« La chambre des dupes », ce livre éblouissant figurait parmi les quatre ouvrages retenus pour la dernière liste du prix Goncourt 2020. La prestigieuse académie ne lui a pas accordé son prix, peut être parce qu’elle ne l’a pas trouvé assez grand public. En effet il faut être attiré par l’histoire et aimer une langue française recherchée pour se plonger dans les cinq cents pages qui traitent d’une période assez courte, de 1741 à 1744, pendant laquelle Marie-Anne De Mailly-Nesle propulsée duchesse de Châteauroux est la favorite adorée d’un Louis XV dominé par son besoin effréné de sexe et prêt à beaucoup pour le satisfaire, un faible qui abandonne ses maîtresses dès qu’elles ne sont plus en état de le servir.
Marie-Anne de Nesle, Marquise de La Tournelle, Duchesse de Châteauroux (1717-1744) par Jean Marc Nattier Chateau de Versailles
Le souverain est alors un trentenaire qui commence à exercer sa propre manière de gouverner. Il est un roi peu intéressé par la vie politique. Déjà apparaissent l’inconduite de sa vie privée et les intrigues incessantes autour de ses favorites, ses velléités à gouverner seul doublées d’un manque de fermeté qui le conduisent à contourner secrètement ses ministres plutôt que d’imposer ses décisions.
Versailles siège de toutes les intrigues
L’auteur, Camille Pascal qui pour son premier roman, « L’été des quatre rois » a obtenu le prix du roman de l’Académie française ne se contente pas de décrire les amours du roi. De sa plume malicieuse et parfaitement documentée, il restitue pour son lecteur le quotidien de la vie de cour à Versailles éblouissante mais fétide et tortueux marigot. Pour obtenir une place au service du roi , de la reine, du dauphin ou de la dauphine ce qui permet de disposer d’un appartement dans le palais et des revenus, les courtisans multiplient les alliances aussi vite conclues que défaites car le favori d’aujourd’hui peut devenir l’exilé du lendemain.
Toujours avec l’humour qu’on lui connaît et d’exquises pirouettes à l’intérieur des phrases, celui qui fut un temps la plume du Nicolas Sarkozy alors chef de l’Etat, et qui est maintenant membre du Conseil d’Etat enrobe l’ascension fulgurante de Marie-Anne de Mailly-Nesle dans la magnificence et les petitesses de ce palais, dépeint à tous les étages y compris celui des femmes de chambre et des marmitons, sans oublier ce qu’est à proprement dit la maison du roi avec ses gardes, ses régiments, ses services, ses rites.

(Sources de documents en texte brut)
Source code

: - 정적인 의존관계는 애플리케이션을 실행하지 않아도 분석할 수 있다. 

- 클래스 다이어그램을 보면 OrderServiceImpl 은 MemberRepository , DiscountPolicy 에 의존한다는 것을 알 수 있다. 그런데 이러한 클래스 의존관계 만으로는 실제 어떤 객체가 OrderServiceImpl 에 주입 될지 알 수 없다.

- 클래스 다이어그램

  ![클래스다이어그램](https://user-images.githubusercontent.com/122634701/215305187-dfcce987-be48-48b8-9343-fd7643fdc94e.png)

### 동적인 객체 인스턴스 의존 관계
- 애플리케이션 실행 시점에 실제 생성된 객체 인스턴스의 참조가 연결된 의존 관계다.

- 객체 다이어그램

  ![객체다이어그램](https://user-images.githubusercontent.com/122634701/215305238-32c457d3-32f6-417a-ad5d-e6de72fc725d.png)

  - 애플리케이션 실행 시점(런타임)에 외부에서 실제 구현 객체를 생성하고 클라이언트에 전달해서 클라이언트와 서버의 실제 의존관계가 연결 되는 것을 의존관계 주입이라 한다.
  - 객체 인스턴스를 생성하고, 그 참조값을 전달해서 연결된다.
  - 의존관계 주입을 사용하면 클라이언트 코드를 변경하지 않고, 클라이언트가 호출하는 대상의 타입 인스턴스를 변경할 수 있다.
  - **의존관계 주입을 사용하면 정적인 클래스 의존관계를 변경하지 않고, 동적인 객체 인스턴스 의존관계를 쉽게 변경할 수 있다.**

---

** Consigne écrite 1 **
D'après le passage cité, quelle période le roman couvre-t-il ?
** Consigne écrite 2 **
Relevez dans les enregistrements chaque ligne contenant la chaîne « 사용하면 », en tenant compte de la casse.

** Réponse rédigée 1 **
De 1741 à 1744.

** Réponse rédigée 2 **
  - 의존관계 주입을 사용하면 클라이언트 코드를 변경하지 않고, 클라이언트가 호출하는 대상의 타입 인스턴스를 변경할 수 있다.
  - **의존관계 주입을 사용하면 정적인 클래스 의존관계를 변경하지 않고, 동적인 객체 인스턴스 의존관계를 쉽게 변경할 수 있다.**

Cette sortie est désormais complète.